"Atkins, can you spare one of those peach-colored roses for me today?"
I looked up at Mrs. Deershorn sticking her head out the window above me. The sweet old lady was about 65 and lived in the floor above me in this small apartment complex. I had moved in about 4 months earlier after a bad breakup with my longtime girlfriend. One of the reasons I took this room was the availability of a garden out my back patio. I had always loved gardening and in my mixed-up emotional state it was great solace.
Because of good rain and bright sunshine this season, I had enjoyed some luck with the roses I planted. Mrs. Deershorn had only a window box at her upstairs apartment and was thrilled to learn a gardener had moved in downstairs. Whenever I thought of it, I would drop off a few cut roses and we would talk about flowers and gardens and her grandchildren.
Despite the time I spent with her -- usually only a half hour or so at a time -- I really knew little about her. I knew she had two grandchildren who would visit occasionally. She used to be married, but hadn't been for some time, divorce, death, I didn't know. But she wasn't married now. Her two-bedroom apartment was modestly furnished but everything was neat and clean. She did some sewing in the second bedroom, mostly clothes for her grandchildren. And then there were her flowers.
She had window boxes off three windows where she grew Impatiens, begonias, geraniums and pansies in season. But she couldn't grow roses and she loved them. It really made her happy when I would bring her some of mine. They would get a prize spot on her dining room table and I would refresh it with another batch every week or so.
"Flower delivery man," I said as she opened her door and I handed over a spray of three peach-colored roses and one white one.
"They're lovely," she said, which is pretty much what she always said even if the flowers had passed their prime. Sometimes when I picked the roses, I would think of women. That's not too unusual when you realize I hadn't had sex in more than four months and, frankly these days, pretty much stayed away from women all together except for Mrs. Deershorn. Too much hurt, I guess.
Lately, my flowers began to take on a new meaning. The rose buds reminded me of young girls just reaching their sexual peak. The just-opened buds were 20 or 21-year olds. The full flowers were the women in the 30s and 40, the peak of their sexuality. And the big, profuse flowers, fully open and highly scented, well, they reminded me of Mrs. Deershorn.

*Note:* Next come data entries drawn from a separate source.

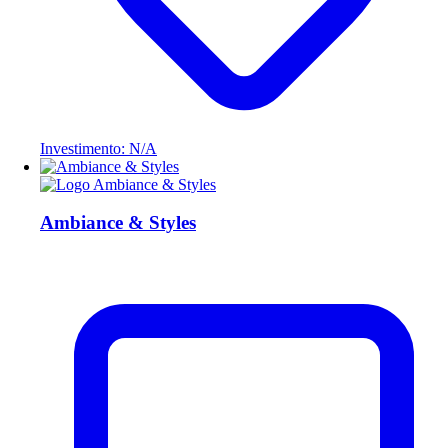
Investimento: N/A
Ambiance & Styles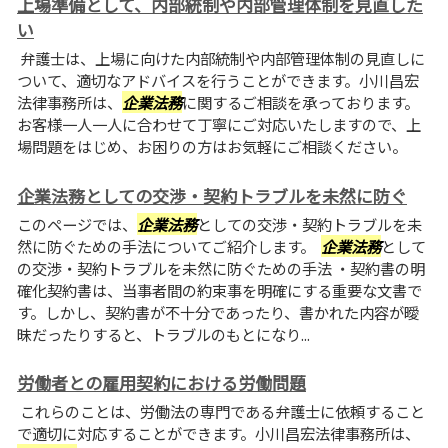
上場準備として、内部統制や内部管理体制を見直した
い
弁護士は、上場に向けた内部統制や内部管理体制の見直しに
ついて、適切なアドバイスを行うことができます。小川昌宏
法律事務所は、
企業法務
に関するご相談を承っております。
お客様一人一人に合わせて丁寧にご対応いたしますので、上
場問題をはじめ、お困りの方はお気軽にご相談ください。
企業法務としての交渉・契約トラブルを未然に防ぐ
このページでは、
企業法務
としての交渉・契約トラブルを未
然に防ぐための手法についてご紹介します。
企業法務
として
の交渉・契約トラブルを未然に防ぐための手法 ・契約書の明
確化契約書は、当事者間の約束事を明確にする重要な文書で
す。しかし、契約書が不十分であったり、書かれた内容が曖
昧だったりすると、トラブルのもとになり...
労働者との雇用契約における労働問題
これらのことは、労働法の専門である弁護士に依頼すること
で適切に対応することができます。小川昌宏法律事務所は、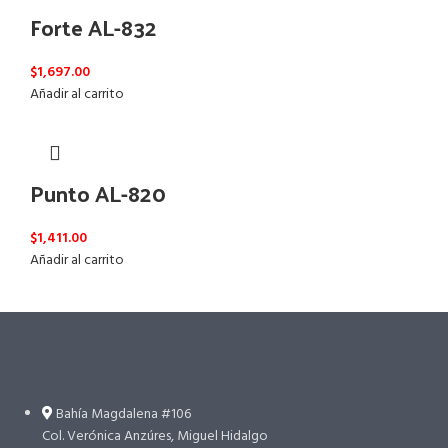
Forte AL-832
$
1,697.00
Añadir al carrito
Punto AL-820
$
1,411.00
Añadir al carrito
Bahía Magdalena #106
Col. Verónica Anzúres, Miguel Hidalgo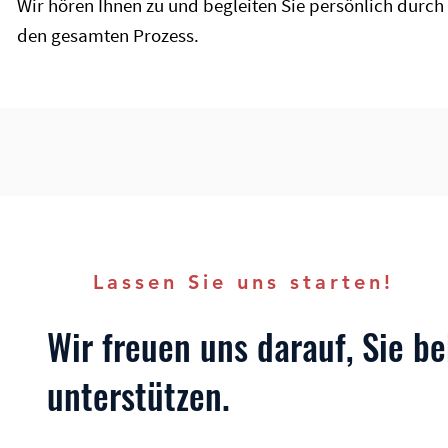
Wir hören Ihnen zu und begleiten Sie persönlich durch
den gesamten Prozess.
Lassen Sie uns starten!
Wir freuen uns darauf, Sie b
unterstützen.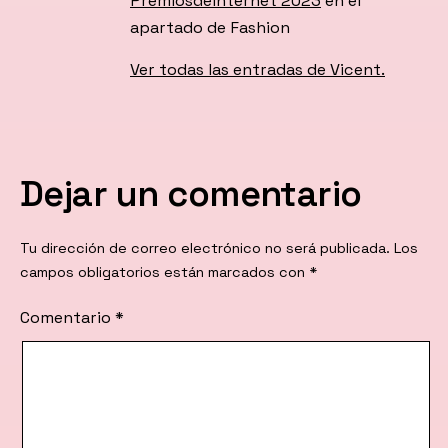
PremiosdeInternet 2023
en el
apartado de Fashion
Ver todas las entradas de Vicent.
Dejar un comentario
Tu dirección de correo electrónico no será publicada.
Los
campos obligatorios están marcados con
*
Comentario
*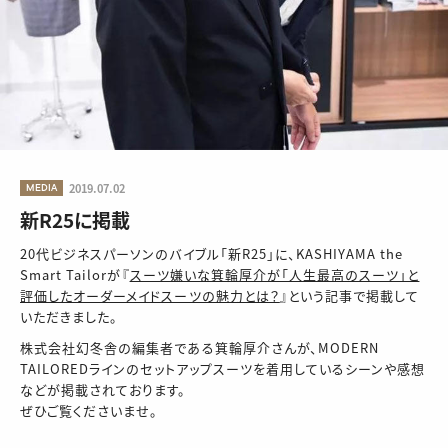
MEDIA
2019.07.02
新R25に掲載
20代ビジネスパーソンのバイブル「新R25」に、KASHIYAMA the
Smart Tailorが『
スーツ嫌いな箕輪厚介が「人生最高のスーツ」と
評価したオーダーメイドスーツの魅力とは？
』という記事で掲載して
いただきました。
株式会社幻冬舎の編集者である箕輪厚介さんが、MODERN
TAILOREDラインのセットアップスーツを着用しているシーンや感想
などが掲載されております。
ぜひご覧くださいませ。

Mrs. Deershorn was something of a full-flowered woman herself. She was about 5-3 with a big chest and bigger hips but a surprisingly thin waist, given her bulk. From a clothing standpoint, well, she was no fashion plate. She wore simple shifts usually and occasionally wore a blouse and skirt if she was leaving the house to go shopping. She had thick legs and arms but always had about her a delicious scent. And that's why I always thought of her as my full-blown rose.
I wouldn't read too much into that. I mean, I didn't see our relationship as anything sexual and, in fact, didn't think of her as a sexual being at all. But in recent weeks, I had a sense it was time to come out of my self-imposed sexual bunker. After all, I was only 30 and keeping company with roses wasn't my idea of a meaningful relationship.
"They'll go right here," Mrs. Deershorn said as she carefully cut the roses under water and put them in their regular spot on the dining room table. This is something she always said also. Next she would say, 'how are things with you?'
"So how are things with you?" she asked. Bless her heart, Mrs. Deershorn may have been a sweet old lady but she was no conversationalist. Once we talked about how the hot weather had burned her begonias, the conversations drifted. Today, though, something seemed a little different.
For one thing, she was wearing a thin cotton robe instead of the heavier shift she normally wore around the house. Other times I visited her, I could tell she wore a heavy, sensible bra under her clothes to rein in those massive breasts. Today, however, she was wearing nothing under the robe and the effect on me was a little startling. There was a generous vista of cleavage visible and I found myself following the shape of those huge, pendulous breasts beneath the thin cotton fabric. She was saying something, but my mind was elsewhere.
"Let me just move it before it falls out of the vase," she was saying and she leaned over me to catch one of the errant roses on the table behind me before it tumbled out of its container. In doing so, she brushed my cheek with her breast and I couldn't help but look down the robe at the generous exposure of tit, topped by a wide aureole and nipple that, to my surprise, seemed hard as it brushed by me. I found myself momentarily aroused but then ashamed at being sexually titillated by this old lady's body. I was even ready to get up to leave when something else struck me and set my heart racing.
It was the scent of, what was it, jasmine? Lavender? It emanated from Mrs. Deershorn like the sweet, intoxicating smell of a flower in sunshine. My heart was pounding and I made a quick decision to take advantage of the situation. I reached up with my two arms as though I was startled and afraid she would fall. What I was really doing was grabbing those full-blown, overripe breasts hanging above me like fruit ready for picking.